Rosana me besó el brazo, casi cerca del hombro cuando avanzamos a la sala, asentí para que mi padre ocupara uno de los sillones individuales y yo, tan cobarde como me sentía aferré a mi chica en el sofá junto a mí, rodeé su cintura con mi brazo solo por el placer de sentir el calor de su cuerpo reconfortante.

No quería ver a mi padre, me sentía avergonzado, había algo en su rostro que no podía descifrar y la sola idea de lo que fuese a decirme me calentaba la sangre.

El suave tacto de Rosita sobre mi muslo hizo que bajara la vista, su pequeña mano apoyada allí, como un signo de apoyo hizo que de pronto el aire pudiese entrar a mis pulmones.

— Creo que yo debería dejarlos a solas, podría ir por allí — dijo, señalando mi estudio improvisado en el cuarto que debería ser para invitados, le supliqué con la mirada, hubo un momento, donde estuvimos a solas, cuando ella me miró a los ojos y me transmitió tanto que pude haberme quedado así para siempre, ignorando cualquier cosa a nuestro alrededor — estaré aquí si me necesitas, pero ahora esto es entre ustedes.

Ella estaba en lo correcto, pero no quería que se alejara, su beso sobre mi mejilla me calentó la piel.

— Por favor — me dijo, así que la solté.

Solo porque tenía miedo que cualquier arrebato por mi parte terminaría hiriéndola.
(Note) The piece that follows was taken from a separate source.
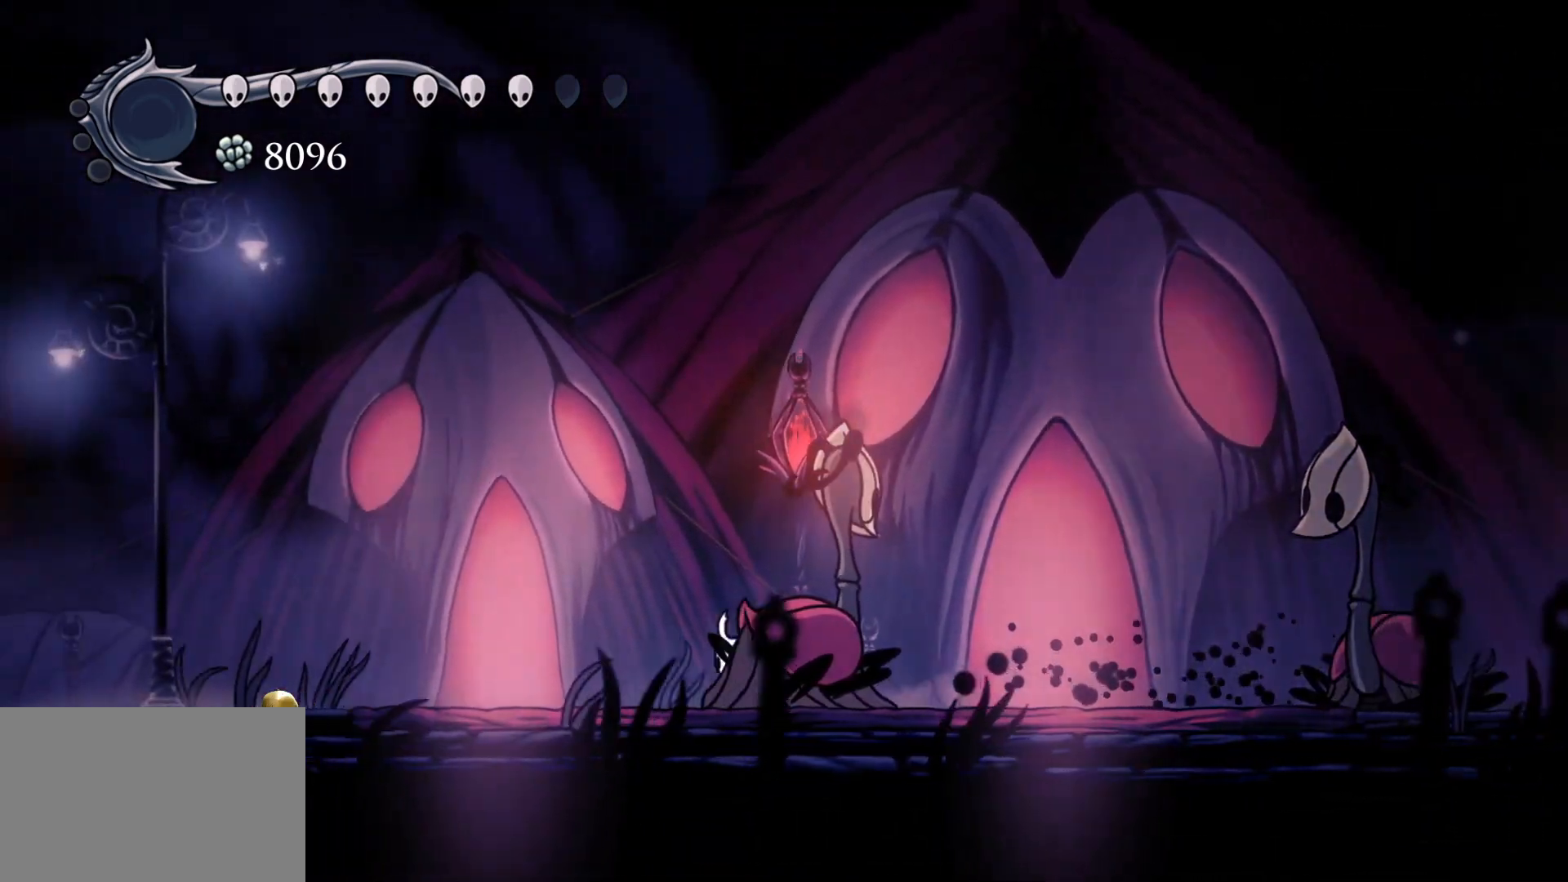
{"keys": ["e"], "mouse": [], "events": [[450, "e", "down"], [483, "s", "up"]]}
Ella se levantó lentamente, con un último apretón a mi mano.

Ella saludó a mi padre por ultima vez antes de perderse en el camino hacia el estudio. Enrique Vega, con traje y elegante sentado en uno de mis sillones, si mi padre supiera la vida que habían visto todos estos muebles quizás saldría corriendo.

Hubo una época en la que la música que escucho hoy en día me la había mostrado él, grupos como Van Halen o Def Lepard habían sido nuestra escapatoria para los días lluviosos encerrados en la habitación, solo escuchando música, intentando aprender a tocar guitarra y fracasando en el intento.

Hubo una época, cuando Enrique Vega era solo un padre amoroso y no un Senador reacio.

Apreté la mandíbula mirando a un punto fijo.

—¿A qué has venido? —fue lo primero que dije, supuse que él necesitaba un empujón para decir lo que tenía que decir y luego irse.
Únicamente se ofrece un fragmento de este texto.